• [Your task]: Restate word for word the opening line of the data below and every line after it until the line with "CHIAMATECI!", that line too, but not the pictures.

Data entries
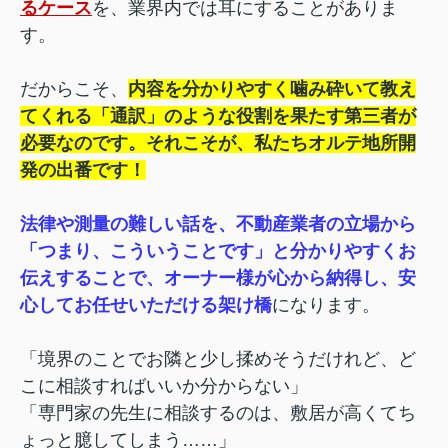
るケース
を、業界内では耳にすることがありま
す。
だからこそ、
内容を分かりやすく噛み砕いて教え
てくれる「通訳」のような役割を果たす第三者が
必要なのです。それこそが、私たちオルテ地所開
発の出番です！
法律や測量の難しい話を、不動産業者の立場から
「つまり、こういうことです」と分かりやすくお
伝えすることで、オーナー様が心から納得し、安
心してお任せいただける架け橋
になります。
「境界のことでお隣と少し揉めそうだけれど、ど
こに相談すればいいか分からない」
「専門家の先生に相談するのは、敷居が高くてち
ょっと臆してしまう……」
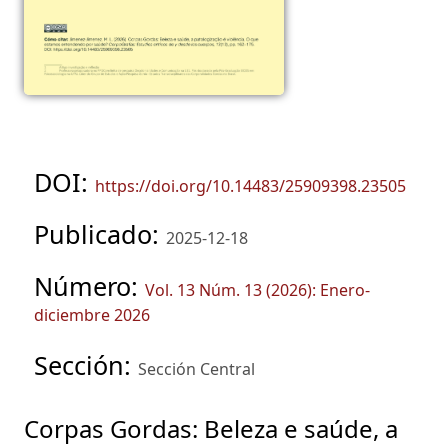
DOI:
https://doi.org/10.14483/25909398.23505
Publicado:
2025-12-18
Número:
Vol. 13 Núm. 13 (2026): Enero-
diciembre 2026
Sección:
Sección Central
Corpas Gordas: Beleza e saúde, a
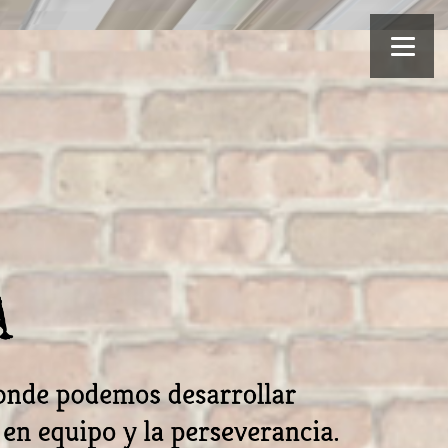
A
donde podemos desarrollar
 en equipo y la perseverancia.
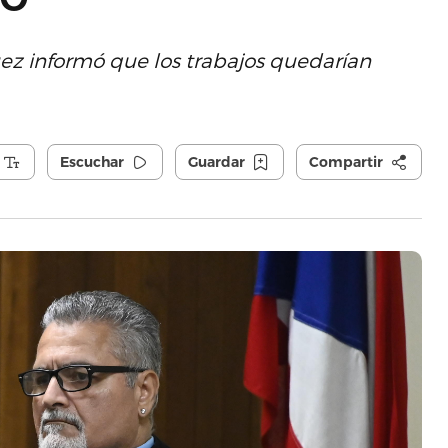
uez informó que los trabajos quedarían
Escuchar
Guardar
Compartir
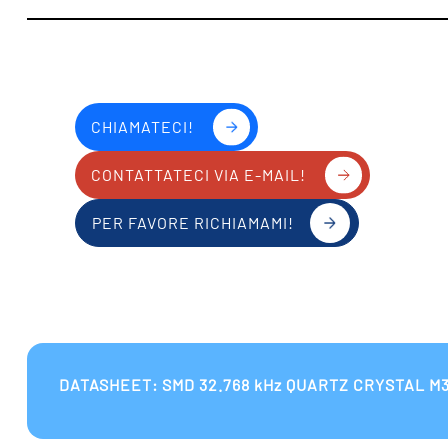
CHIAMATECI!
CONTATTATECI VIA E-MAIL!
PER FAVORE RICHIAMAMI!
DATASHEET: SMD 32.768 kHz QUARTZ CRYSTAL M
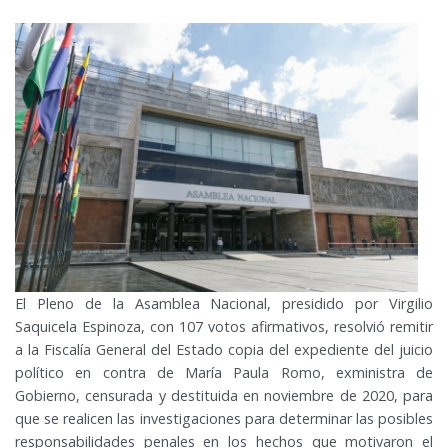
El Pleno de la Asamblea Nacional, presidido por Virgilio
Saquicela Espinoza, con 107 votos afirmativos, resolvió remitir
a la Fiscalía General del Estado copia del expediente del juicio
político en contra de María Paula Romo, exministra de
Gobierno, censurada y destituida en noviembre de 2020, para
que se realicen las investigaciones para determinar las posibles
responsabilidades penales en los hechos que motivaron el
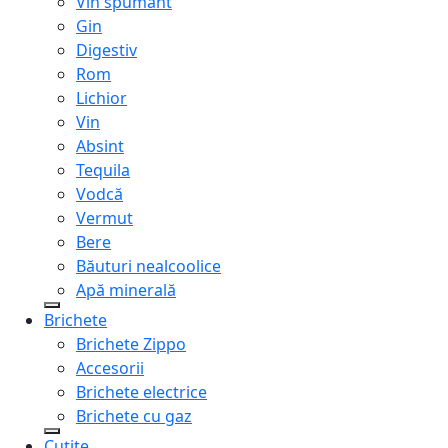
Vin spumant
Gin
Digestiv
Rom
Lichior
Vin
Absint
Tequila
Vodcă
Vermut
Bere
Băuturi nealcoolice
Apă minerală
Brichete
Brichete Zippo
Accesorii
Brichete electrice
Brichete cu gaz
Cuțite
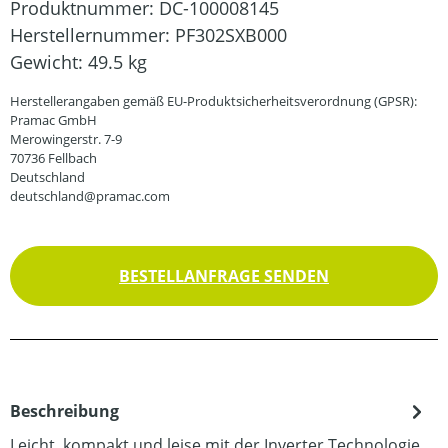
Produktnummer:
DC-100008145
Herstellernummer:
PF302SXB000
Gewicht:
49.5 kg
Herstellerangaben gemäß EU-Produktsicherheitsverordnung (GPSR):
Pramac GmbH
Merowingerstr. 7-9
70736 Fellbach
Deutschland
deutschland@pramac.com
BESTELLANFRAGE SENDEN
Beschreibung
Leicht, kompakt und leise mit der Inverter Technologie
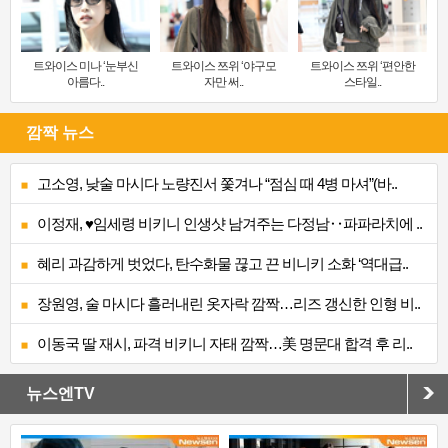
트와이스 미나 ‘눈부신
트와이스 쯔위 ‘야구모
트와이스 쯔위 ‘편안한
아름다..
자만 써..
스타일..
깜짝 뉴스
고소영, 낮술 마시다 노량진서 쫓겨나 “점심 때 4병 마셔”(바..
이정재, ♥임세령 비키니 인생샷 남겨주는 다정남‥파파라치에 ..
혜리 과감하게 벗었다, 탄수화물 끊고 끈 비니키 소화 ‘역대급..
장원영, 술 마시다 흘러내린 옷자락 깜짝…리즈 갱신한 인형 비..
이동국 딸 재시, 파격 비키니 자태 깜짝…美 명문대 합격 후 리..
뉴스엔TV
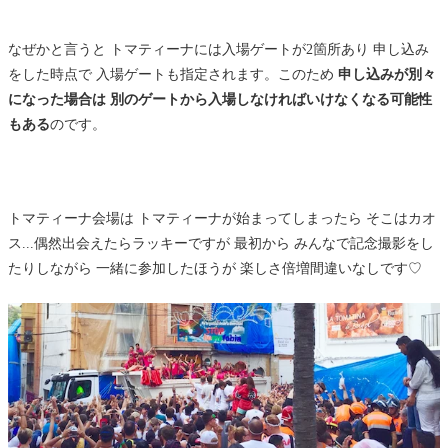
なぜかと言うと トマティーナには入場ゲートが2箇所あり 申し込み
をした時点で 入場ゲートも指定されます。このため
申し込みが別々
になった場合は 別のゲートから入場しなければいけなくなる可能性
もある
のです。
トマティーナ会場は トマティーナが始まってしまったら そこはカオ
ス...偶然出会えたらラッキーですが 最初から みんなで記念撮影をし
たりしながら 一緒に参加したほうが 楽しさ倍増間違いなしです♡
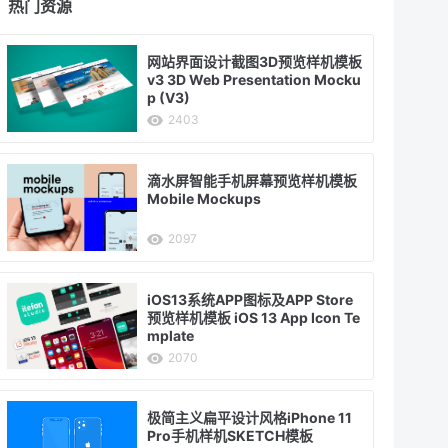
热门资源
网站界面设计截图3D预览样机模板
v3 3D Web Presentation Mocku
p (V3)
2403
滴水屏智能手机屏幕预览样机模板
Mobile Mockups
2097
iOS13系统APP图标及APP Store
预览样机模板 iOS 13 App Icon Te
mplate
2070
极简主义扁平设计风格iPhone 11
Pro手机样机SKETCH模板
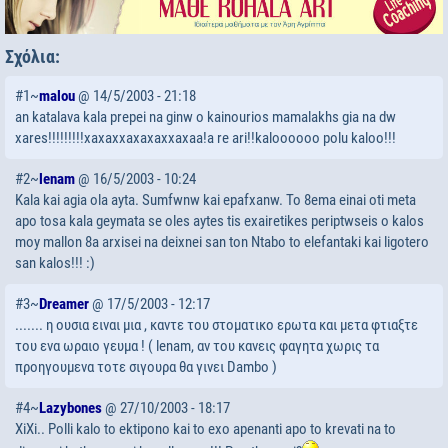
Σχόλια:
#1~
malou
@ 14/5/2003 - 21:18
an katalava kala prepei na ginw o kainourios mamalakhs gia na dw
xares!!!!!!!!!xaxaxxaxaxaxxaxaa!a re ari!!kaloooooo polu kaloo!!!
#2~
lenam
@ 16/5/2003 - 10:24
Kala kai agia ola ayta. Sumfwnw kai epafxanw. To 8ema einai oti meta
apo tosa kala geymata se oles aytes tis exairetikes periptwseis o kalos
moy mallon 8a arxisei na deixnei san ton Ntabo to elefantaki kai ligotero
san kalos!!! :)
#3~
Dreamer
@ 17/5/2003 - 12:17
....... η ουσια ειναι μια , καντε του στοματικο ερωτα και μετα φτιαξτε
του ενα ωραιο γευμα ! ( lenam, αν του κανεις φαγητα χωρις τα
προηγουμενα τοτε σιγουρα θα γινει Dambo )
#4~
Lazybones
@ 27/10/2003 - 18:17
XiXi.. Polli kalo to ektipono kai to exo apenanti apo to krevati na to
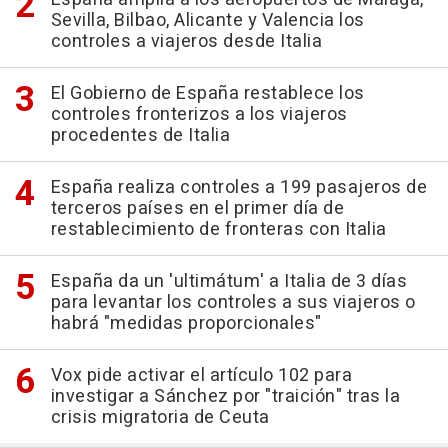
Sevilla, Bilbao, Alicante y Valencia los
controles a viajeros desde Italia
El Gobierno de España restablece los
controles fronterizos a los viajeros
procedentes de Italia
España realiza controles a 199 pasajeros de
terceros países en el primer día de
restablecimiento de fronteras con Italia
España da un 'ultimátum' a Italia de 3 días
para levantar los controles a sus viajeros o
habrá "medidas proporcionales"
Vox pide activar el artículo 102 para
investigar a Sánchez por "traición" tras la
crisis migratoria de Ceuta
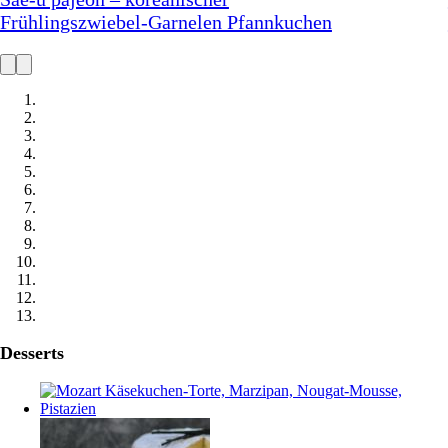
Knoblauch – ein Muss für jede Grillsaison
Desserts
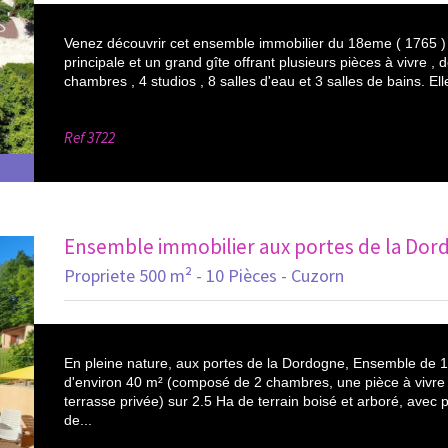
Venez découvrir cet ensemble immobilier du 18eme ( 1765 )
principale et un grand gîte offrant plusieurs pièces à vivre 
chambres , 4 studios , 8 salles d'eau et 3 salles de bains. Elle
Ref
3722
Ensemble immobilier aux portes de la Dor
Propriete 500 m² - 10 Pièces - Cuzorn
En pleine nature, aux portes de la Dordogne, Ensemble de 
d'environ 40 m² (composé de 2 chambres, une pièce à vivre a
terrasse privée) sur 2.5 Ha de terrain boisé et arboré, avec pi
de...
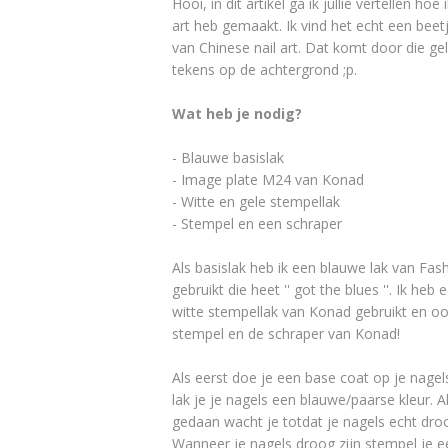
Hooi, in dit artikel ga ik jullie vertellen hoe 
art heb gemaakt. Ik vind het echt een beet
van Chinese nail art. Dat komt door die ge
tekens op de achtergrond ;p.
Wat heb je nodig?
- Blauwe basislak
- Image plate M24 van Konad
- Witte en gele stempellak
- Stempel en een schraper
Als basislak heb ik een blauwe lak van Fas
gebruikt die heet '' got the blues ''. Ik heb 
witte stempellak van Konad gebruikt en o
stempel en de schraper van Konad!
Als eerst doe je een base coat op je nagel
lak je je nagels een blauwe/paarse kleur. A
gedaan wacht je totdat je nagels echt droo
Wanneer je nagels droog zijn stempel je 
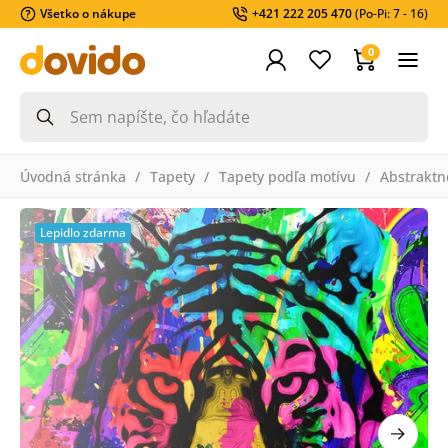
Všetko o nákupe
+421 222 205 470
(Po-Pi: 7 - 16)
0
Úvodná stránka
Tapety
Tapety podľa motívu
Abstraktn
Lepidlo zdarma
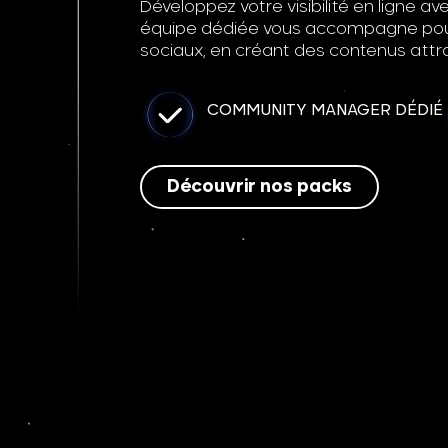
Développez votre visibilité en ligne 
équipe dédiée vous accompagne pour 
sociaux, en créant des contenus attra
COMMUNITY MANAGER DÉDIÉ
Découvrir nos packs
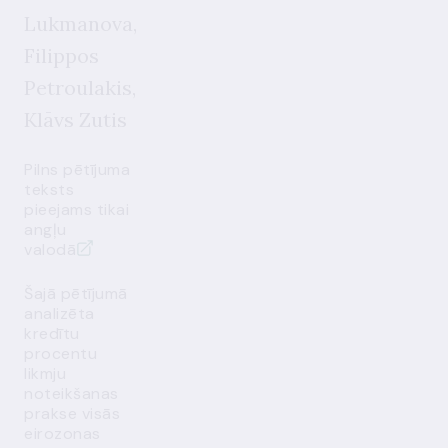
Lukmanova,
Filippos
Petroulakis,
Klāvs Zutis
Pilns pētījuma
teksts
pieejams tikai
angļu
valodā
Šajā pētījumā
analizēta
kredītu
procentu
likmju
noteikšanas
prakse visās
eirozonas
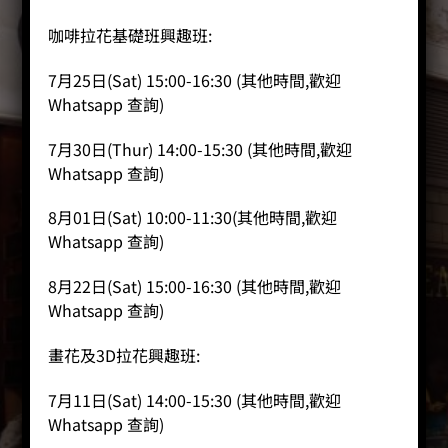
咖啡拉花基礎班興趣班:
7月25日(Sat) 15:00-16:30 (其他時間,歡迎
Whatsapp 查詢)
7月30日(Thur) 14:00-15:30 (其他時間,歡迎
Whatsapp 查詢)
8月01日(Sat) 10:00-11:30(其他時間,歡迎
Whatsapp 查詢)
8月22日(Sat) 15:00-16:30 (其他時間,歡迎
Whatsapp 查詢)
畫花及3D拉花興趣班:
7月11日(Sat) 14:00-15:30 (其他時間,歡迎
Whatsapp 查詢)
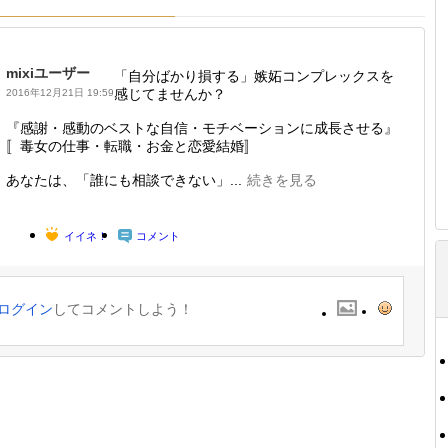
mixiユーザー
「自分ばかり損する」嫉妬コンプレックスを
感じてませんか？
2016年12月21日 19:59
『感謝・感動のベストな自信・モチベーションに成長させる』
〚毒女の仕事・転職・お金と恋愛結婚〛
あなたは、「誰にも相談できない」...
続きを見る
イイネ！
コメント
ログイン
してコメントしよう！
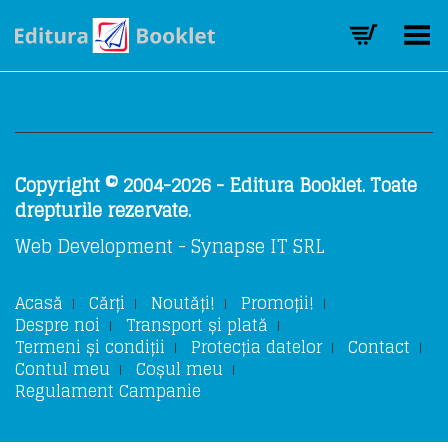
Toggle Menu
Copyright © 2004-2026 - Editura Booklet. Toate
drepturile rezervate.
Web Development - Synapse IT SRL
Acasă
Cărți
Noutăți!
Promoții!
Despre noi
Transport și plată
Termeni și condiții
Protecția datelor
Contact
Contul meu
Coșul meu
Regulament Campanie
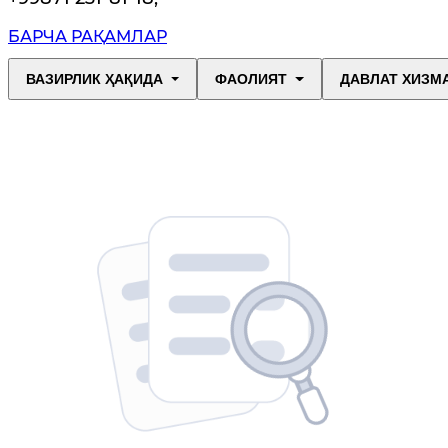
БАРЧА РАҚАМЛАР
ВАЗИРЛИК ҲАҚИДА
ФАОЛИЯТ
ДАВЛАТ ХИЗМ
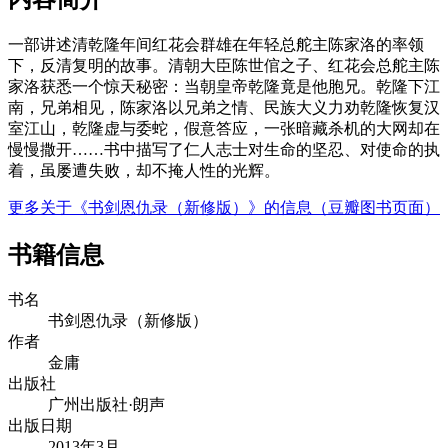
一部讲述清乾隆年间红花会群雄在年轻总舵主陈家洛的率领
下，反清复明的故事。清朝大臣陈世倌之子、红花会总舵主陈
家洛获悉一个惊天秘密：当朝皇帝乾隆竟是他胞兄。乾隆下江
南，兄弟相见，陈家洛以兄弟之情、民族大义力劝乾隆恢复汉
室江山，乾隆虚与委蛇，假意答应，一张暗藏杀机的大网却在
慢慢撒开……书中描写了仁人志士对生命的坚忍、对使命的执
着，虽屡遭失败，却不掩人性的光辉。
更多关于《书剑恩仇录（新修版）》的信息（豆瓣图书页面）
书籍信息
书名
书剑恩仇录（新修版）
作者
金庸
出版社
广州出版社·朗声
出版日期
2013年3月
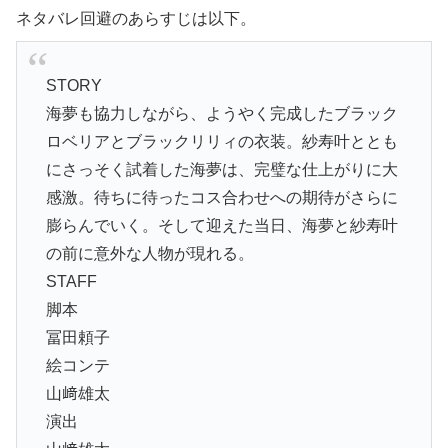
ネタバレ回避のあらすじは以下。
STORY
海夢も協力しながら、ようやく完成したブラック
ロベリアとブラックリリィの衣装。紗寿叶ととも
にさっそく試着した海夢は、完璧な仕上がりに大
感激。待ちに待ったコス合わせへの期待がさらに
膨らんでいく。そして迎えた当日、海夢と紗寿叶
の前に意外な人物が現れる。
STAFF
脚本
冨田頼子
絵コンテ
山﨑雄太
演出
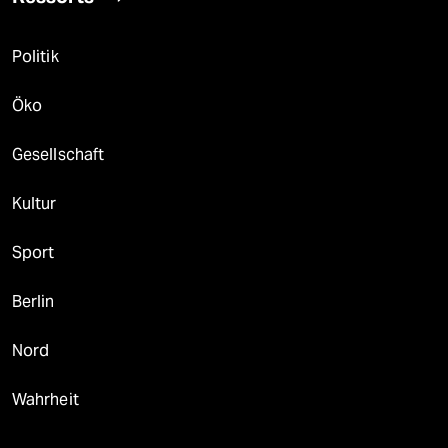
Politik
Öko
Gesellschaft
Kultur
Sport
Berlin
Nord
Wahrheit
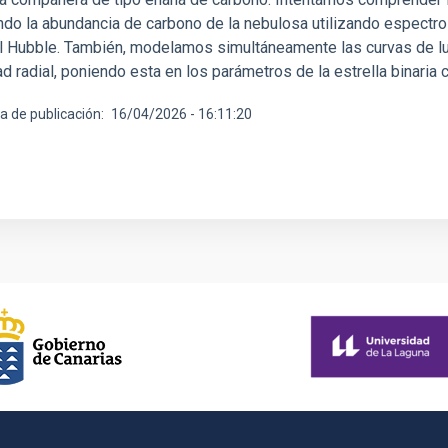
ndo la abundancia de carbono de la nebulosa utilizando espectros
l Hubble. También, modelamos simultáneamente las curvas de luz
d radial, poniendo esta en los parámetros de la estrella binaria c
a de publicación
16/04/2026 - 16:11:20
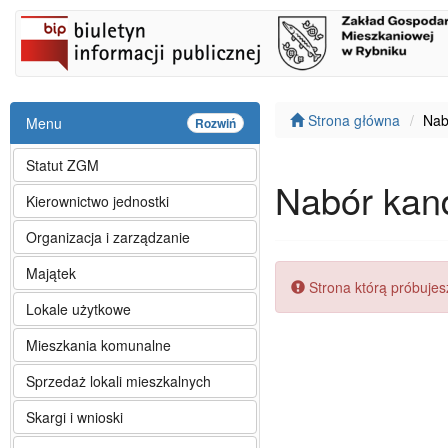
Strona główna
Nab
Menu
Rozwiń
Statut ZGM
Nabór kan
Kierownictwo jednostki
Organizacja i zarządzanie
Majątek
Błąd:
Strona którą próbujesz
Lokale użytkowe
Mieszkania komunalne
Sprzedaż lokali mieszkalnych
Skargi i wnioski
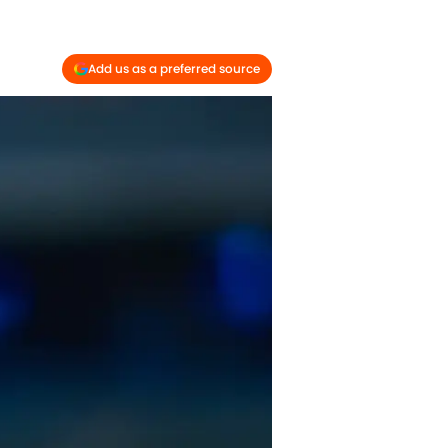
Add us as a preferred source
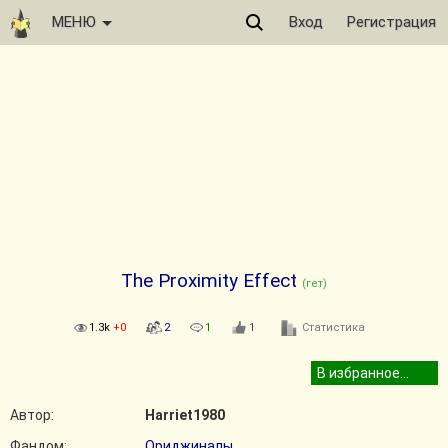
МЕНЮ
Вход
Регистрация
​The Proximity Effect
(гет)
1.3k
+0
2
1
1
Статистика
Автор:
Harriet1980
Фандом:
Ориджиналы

• [Expected output]:
るケース
を、業界内では耳にすることがありま
す。
だからこそ、
内容を分かりやすく噛み砕いて教え
てくれる「通訳」のような役割を果たす第三者が
必要なのです。それこそが、私たちオルテ地所開
発の出番です！
法律や測量の難しい話を、不動産業者の立場から
「つまり、こういうことです」と分かりやすくお
伝えすることで、オーナー様が心から納得し、安
心してお任せいただける架け橋
になります。
「境界のことでお隣と少し揉めそうだけれど、ど
こに相談すればいいか分からない」
「専門家の先生に相談するのは、敷居が高くてち
ょっと臆してしまう……」
DOI:
https://doi.org/10.14483/25909398.23505
Publicado:
2025-12-18
Número:
Vol. 13 Núm. 13 (2026): Enero-
diciembre 2026
Sección:
Sección Central
Corpas Gordas: Beleza e saúde, a
A
donde podemos desarrollar
 en equipo y la perseverancia.
uez informó que los trabajos quedarían
Escuchar
Guardar
Compartir
CHIAMATECI!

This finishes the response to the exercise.